What is a hospice
A hospice is a healthcare facility dedicated to the care of people affected by incurable diseases in advanced or terminal stages who require palliative care. It falls within the Essential Levels of Care guaranteed by the National Health System. Admission may occur through hospital wards, socio-health institutions, or directly from the patient’s home.
It is not exclusively a setting for oncology patients: the hospice also welcomes people with degenerative neurological diseases, pulmonary or renal conditions, and advanced heart failure.
Who I meet in the rooms
The patients admitted frequently present conditions of oncological terminality, accompanied by physical and psychological complexity. On the physical level one may encounter catheterization, asthenia, aphasia, oxygen therapy, pressure sores, and debilitating chronic pain. On the emotional level: fear, anger, depression, disorientation.
Although elderly patients are the majority, it is not uncommon to meet young men and women with equally young families, including parents of small children. It is crucial to offer support that, if welcomed, involves the entire family unit.
The hospice patient is a person living in a condition of profound suffering. Age, origin, or faith make no difference: what unites these individuals is the need for accompaniment through an extremely delicate phase of their lives. Terminal illness inevitably leads to dependence on others, with a loss of autonomy, self-image, and dignity that generates feelings of anger, depression, or fear.
Art therapy in hospice: how it works
The objective is simple and profound: to offer a moment of relief, a space for expression and interaction, with respect and gentleness. The approach follows several fundamental principles:
- Introduction: I clearly explain the activity and its benefits, leaving the patient free to choose whether to participate
- Setting preparation: I ensure a protected, well-lit environment, with a comfortable posture and carefully arranged materials — paper, soft and easily washable media such as oil pastels, tempera, watercolors, charcoal. The patient’s strength is often diminished: effort and frustration must be avoided
- Adaptation: I act as a “third hand” when necessary, reducing fatigue and preventing frustration
The preparation takes extended time and the execution is often very brief. Patients tire easily. Some prefer to look at the iconographic material I bring — serene landscapes, bucolic scenes, portraits — and through those images they contact memories, reawaken recollections. Great care must be taken to contain emotions and to avoid proposing subjects linked to suffering or death.
During sessions I listen to the patients’ stories, welcoming memories and emotions without forcing them. Some prefer to talk rather than create; others find comfort in serene images. At the close, a gentle farewell and the promise to return reinforce the sense of relationship and reciprocity.
The caregiver: a key figure
The caregiver is often a close family member — a spouse, a child, a parent — but may also be a friend, a legal guardian, or a care assistant.

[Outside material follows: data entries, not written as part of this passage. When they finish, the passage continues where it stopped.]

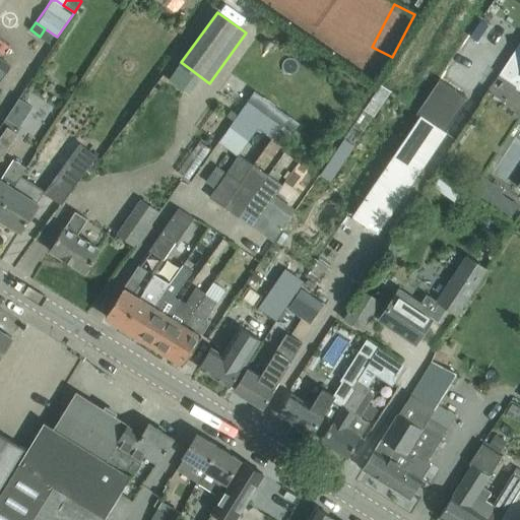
[(519,41),(499,74),(517,86),(519,81),(519,41)]
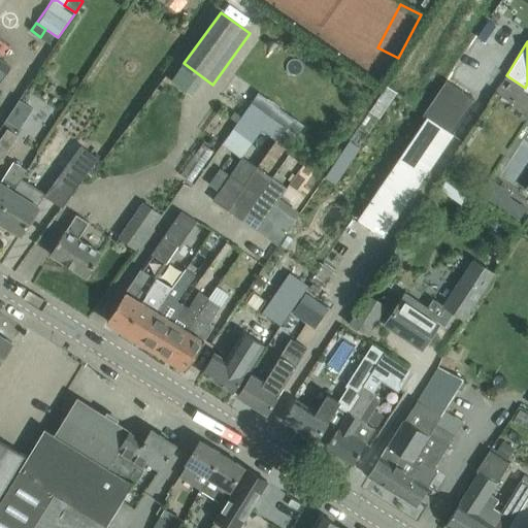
[(0,58),(0,81),(11,66),(0,58)]
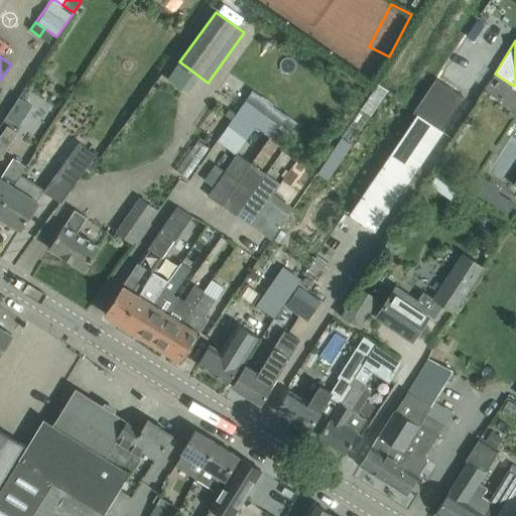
[(442,131),(440,129),(463,96),(436,78),(413,112),(416,114),(349,214),(374,231),(442,131)]
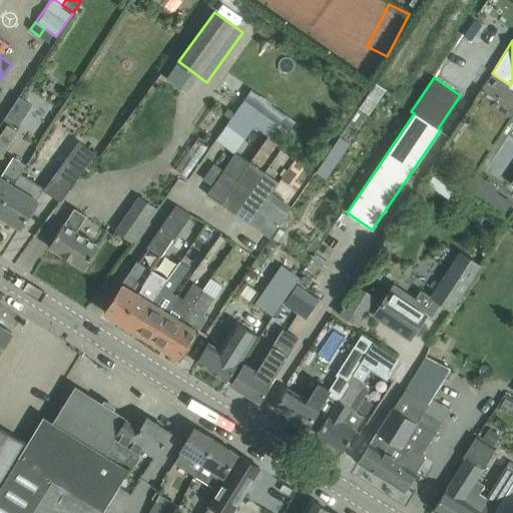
[(21,95),(7,115),(21,124),(34,104),(21,95)]
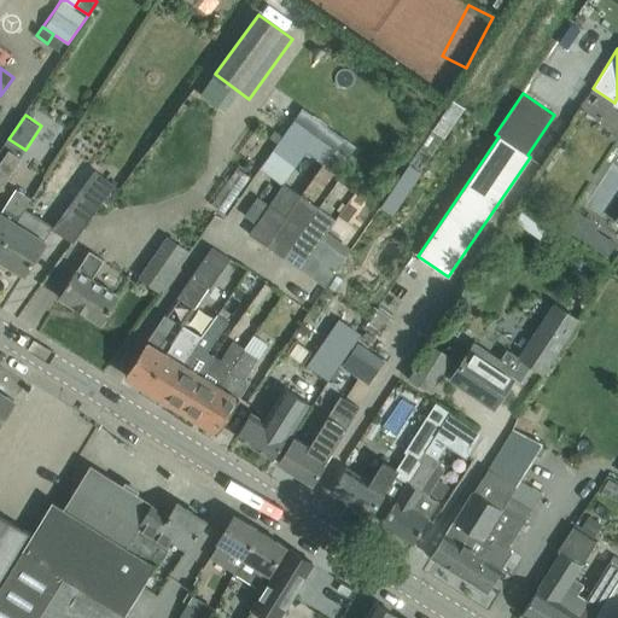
[(41,134),(65,144),(71,126),(47,117),(41,134)]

This figure, too, lives through an experience of profound suffering, exposed to the emotional and physical toll of proximity to their loved one.

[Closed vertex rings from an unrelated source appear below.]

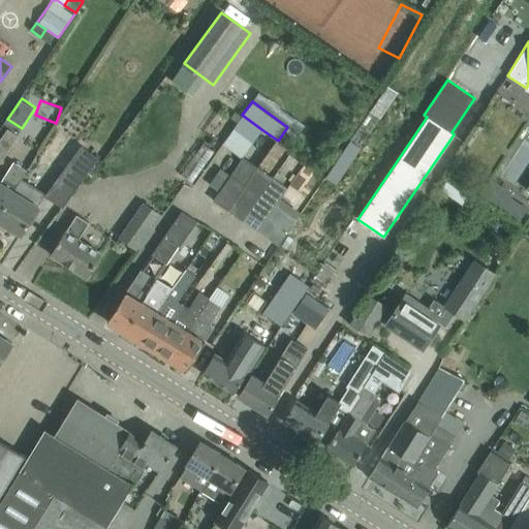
[(261,129),(242,115),(222,143),(242,157),(261,129)]
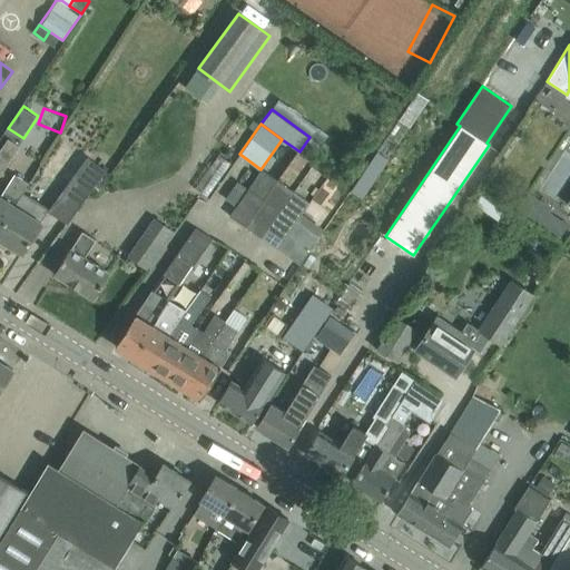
[(0,174),(19,147),(8,139),(0,150),(0,174)]
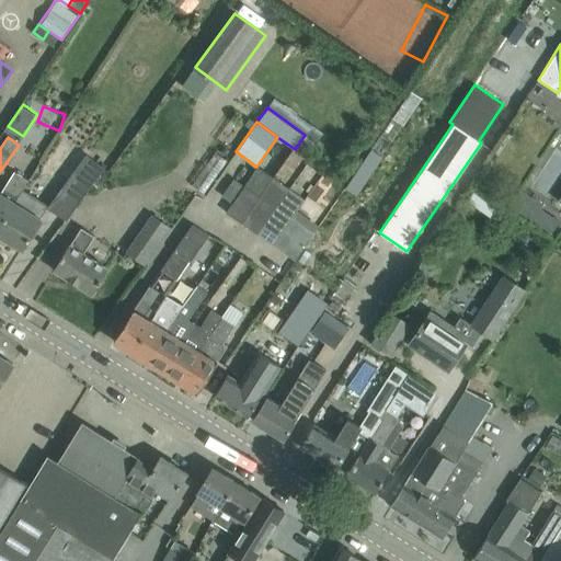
[(371,148),(345,186),(358,195),(384,157),(371,148)]
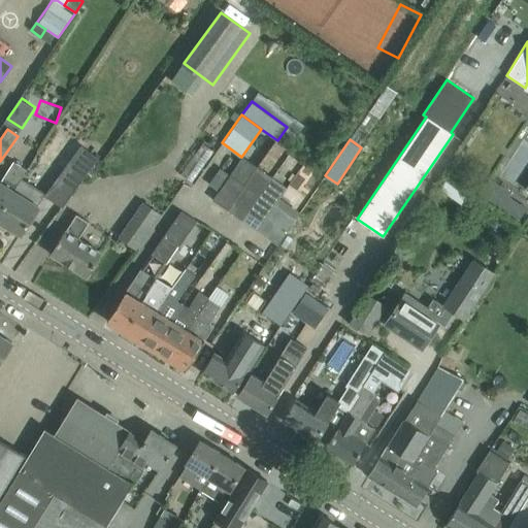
[(98,158),(81,146),(45,195),(62,207),(98,158)]
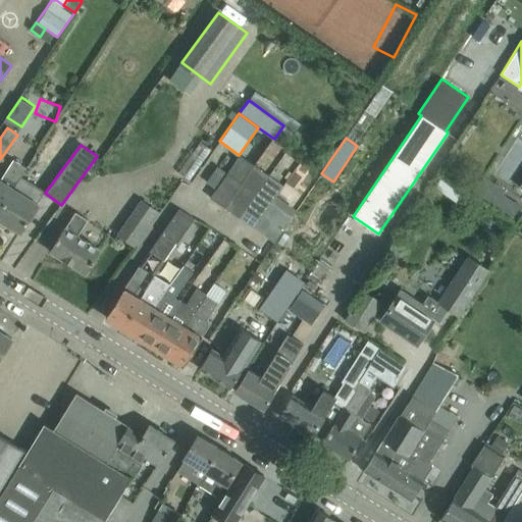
[(202,145),(180,174),(191,181),(212,152),(202,145)]
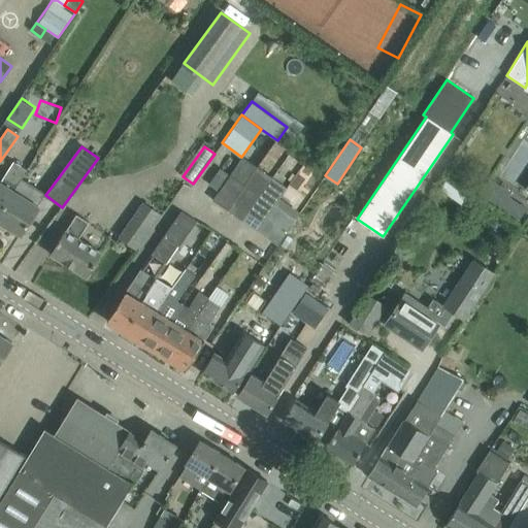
[(226,209),(244,184),(257,167),(242,157),(212,199),(226,209)]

Interaction with the patient can be complex: patients may exhibit unexpected behaviors, and the relationship can grow heavy under the weight of illness. Frustration, a sense of helplessness, and grief over the impending loss make the journey particularly arduous.
For the caregiver, art therapy becomes a protected space to express their experience, process emotions, and rediscover a sense of connection. Activities may be individual or directed at the family unit, in a welcoming and reassuring setting, away from the clinical austerity of the hospital rooms. Materials range from writing to creative manipulation, with the aim of offering expressive tools that help give voice to what is difficult to communicate in words.